Eritrea will withdraw its troops from Ethiopia, Ethiopian Prime Minister Abiy Ahmed said on Friday, days after acknowledging for the first time that Eritrean forces had entered Ethiopia's northern Tigray region during the country's five-month-old conflict.
"The government of Eritrea has agreed to withdraw its forces out of the Ethiopian border. The Ethiopian National Defense Force will take over guarding the border areas effective immediately," Abiy said in a statement on Twitter after meeting with Eritrean President Isaias Afwerki in the Eritrean capital of Asmara.
The Ethiopian National Defence Force will take over guarding the border areas immediately, Abiy said.
Thousands of civilians are believed to have been killed since November, when Abiy launched a major military operation against Tigray's ruling party, the Tigray People's Liberation Front (TPLF), sending in national troops and fighters from Ethiopia's Amhara region.
CNN has previously reported that soldiers from neighboring Eritrea had crossed into Tigray and perpetrated extrajudicial killings, massacres, sexual violence, and other human rights abuses.
Abiy claimed on Friday that the TPLF had provoked Eritrea's military involvement by firing rockets into its capital Asmara, and thereby prompting the Eritrean government to "maintain its national security."
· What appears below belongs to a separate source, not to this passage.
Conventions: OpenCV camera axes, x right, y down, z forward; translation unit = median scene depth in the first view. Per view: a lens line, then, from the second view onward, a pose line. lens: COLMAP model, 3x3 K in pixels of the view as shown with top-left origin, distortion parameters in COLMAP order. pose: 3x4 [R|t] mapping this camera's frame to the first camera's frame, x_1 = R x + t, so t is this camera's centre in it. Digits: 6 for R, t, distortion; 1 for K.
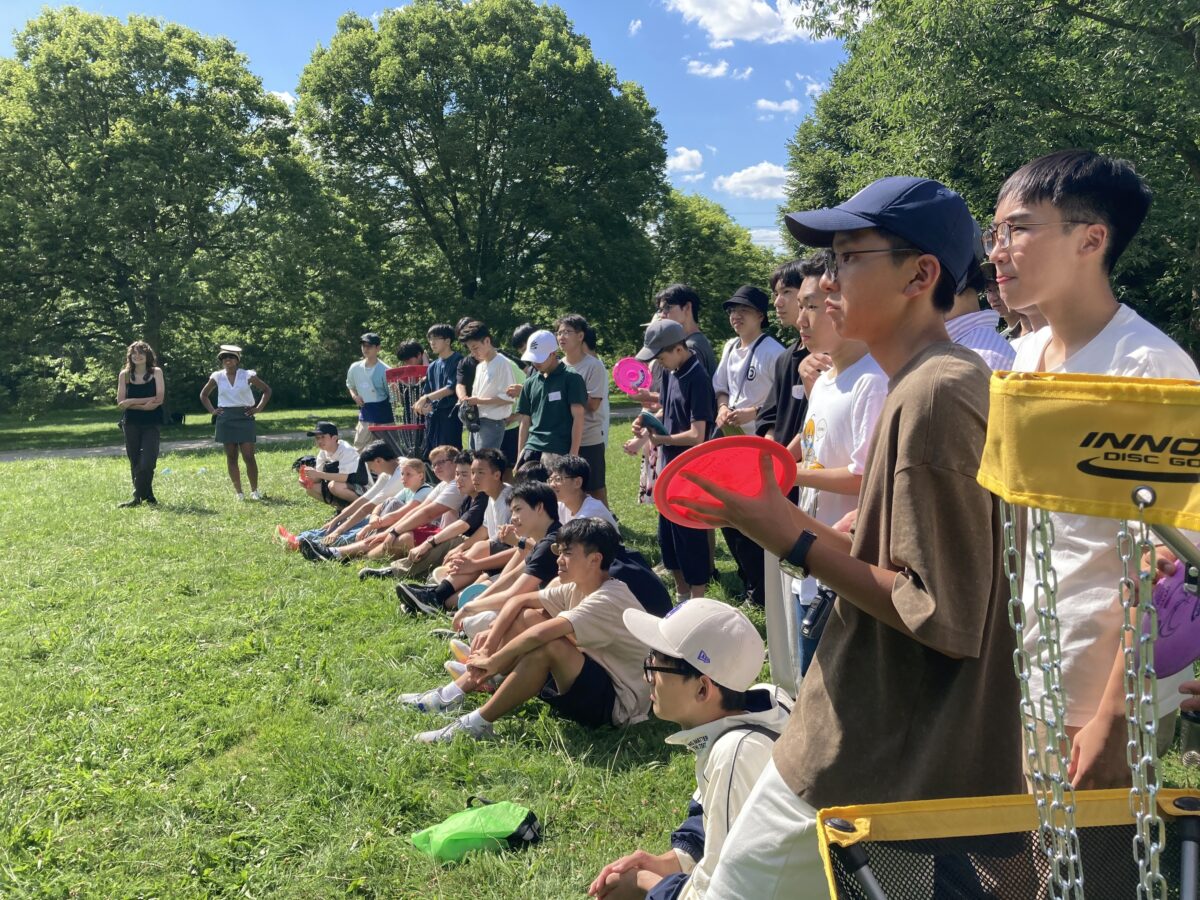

CNN was unable to independently verify the claim. The TPLF has denied starting the conflict and has accused Ethiopia and its Eritrean allies of genocide and other crimes against humanity.
Separate investigations by CNN and Amnesty International in February revealed evidence of massacres carried out by Eritrean forces in the village of Dengelat and city of Axum.
And, last week, CNN and the UK's Channel 4 News both published investigations into rape being used by Ethiopian and Eritrean troops as a weapon of war against women in Tigray.
On Tuesday, just days after the reports were released, Abiy said his government would hold accountable any soldier found responsible for rape or looting in Tigray -- acknowledging that Eritrean troops were fighting alongside Ethiopian forces after months of denials.
"Reports indicate that atrocities have been committed in Tigray region," Abiy wrote in a post on his Twitter account. "Regardless of the TPLF propaganda of exaggeration, any soldier responsible for raping our women & looting communities in the region will be held accountable as their mission is to protect."
Abiy was awarded the Nobel Peace Prize in 2019 for resolving a long-running conflict with neighboring Eritrea, ending two decades of hostilities. Critics say that Abiy's much-lauded peace deal with Eritrean President Isaias Afwerki set the stage for the two sides to wage war against the TPLF -- their mutual enemy.
On Monday, the Eritrean embassy of the UK and Ireland responded to CNN's repeated requests for comment by denying allegations of wrongdoing by Eritrean soldiers and denying that Eritrean troops were in Ethiopia.